In Canada, energy used by the multiple sectors at work in communities, from housing to industry, accounts for some 60 percent of our total energy consumption. In most communities, the sectors that make up the "built environment" are largely independent of one another when it comes to energy use. Integrated Community Energy Solutions (ICES) make use of the opportunities that come from treating the built community environment as a system.
What are ICES?
As their name suggests, ICES take advantage of opportunities to improve energy efficiency beyond individual buildings and houses to encompass whole communities. ICES also consider not only buildings, but how energy is supplied and consumed in all sectors including transportation; land-use planning; industry; water management; waste management and others. By taking a more holistic approach to energy supply and demand, ICES provide a more effective way to manage energy to the benefit of an entire community – from using waste heat from industry to heat other buildings to community planning that encourages walking, cycling and use of public transit – and achieve savings beyond those possible by approaching each sector independently.

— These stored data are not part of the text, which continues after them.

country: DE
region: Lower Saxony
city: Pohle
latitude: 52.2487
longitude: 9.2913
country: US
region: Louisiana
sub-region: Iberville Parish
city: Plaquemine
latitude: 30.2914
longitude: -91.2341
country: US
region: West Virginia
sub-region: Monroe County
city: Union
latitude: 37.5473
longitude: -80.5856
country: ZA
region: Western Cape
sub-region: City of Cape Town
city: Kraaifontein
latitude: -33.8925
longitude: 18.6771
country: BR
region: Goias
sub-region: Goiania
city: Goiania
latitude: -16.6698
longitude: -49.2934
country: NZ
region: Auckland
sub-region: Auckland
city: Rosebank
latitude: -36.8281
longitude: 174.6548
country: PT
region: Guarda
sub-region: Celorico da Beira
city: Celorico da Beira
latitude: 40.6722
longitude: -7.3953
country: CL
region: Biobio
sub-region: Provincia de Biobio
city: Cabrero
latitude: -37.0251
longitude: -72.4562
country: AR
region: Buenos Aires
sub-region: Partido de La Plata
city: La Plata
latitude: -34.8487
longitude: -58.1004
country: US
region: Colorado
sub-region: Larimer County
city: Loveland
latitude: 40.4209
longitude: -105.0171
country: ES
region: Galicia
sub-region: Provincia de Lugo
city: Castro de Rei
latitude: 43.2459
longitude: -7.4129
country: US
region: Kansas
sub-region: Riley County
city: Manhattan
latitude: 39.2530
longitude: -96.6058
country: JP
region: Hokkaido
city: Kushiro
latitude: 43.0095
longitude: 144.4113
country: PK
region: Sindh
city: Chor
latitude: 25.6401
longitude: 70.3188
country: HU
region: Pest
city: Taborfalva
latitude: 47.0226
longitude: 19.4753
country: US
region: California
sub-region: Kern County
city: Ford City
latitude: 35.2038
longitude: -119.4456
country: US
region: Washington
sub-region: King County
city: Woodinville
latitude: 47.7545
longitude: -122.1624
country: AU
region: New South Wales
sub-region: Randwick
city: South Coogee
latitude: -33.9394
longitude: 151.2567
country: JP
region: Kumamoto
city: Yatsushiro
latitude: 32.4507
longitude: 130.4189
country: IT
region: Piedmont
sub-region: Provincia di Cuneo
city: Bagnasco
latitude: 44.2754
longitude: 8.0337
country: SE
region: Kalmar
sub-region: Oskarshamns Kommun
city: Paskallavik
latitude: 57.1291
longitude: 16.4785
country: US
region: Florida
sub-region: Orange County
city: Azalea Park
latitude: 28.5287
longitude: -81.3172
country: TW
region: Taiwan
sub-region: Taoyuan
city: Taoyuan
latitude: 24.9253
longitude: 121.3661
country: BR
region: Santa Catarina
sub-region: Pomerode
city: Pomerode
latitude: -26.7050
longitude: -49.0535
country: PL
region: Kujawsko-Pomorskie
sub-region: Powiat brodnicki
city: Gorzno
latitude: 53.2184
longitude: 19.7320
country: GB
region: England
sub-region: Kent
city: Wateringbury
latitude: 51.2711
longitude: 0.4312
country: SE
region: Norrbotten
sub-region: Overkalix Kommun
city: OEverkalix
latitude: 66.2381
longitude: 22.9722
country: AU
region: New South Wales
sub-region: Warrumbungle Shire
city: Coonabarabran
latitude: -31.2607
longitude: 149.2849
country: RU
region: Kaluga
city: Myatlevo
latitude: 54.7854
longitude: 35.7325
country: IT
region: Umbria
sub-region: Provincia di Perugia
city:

An ICES community can be a rural area, a neighbourhood or a large city and includes both high- and low-technology solutions. These solutions could include heating buildings and homes with waste heat from industry; situating buildings to make the most of the energy from the sun; more accessible walking and cycling routes; and built-in connections to help emerging low-emission technologies such as plug-in electric vehicles and solar heating gain ground. These are solutions that can be applied to new developments, existing neighbourhoods and even whole regions.
Because ICES can increase energy efficiency and the use of renewable energy, they are seen as a promising new way to reduce greenhouse gas (GHG) emissions. Early studies suggest that ICES could reduce GHG emissions of communities by as much as 40 to 50 percent. More work is currently underway to improve the understanding of the role ICES could play in meeting GHG goals.
Equally as important, the benefits of investing in ICES go beyond increased energy efficiency and reduced emissions, to include more livable cities and a better quality of life for citizens; improved air and water quality; local economic stimulation; reduced exposure to fluctuations in energy prices; and communities that are more competitive and attractive to new investment.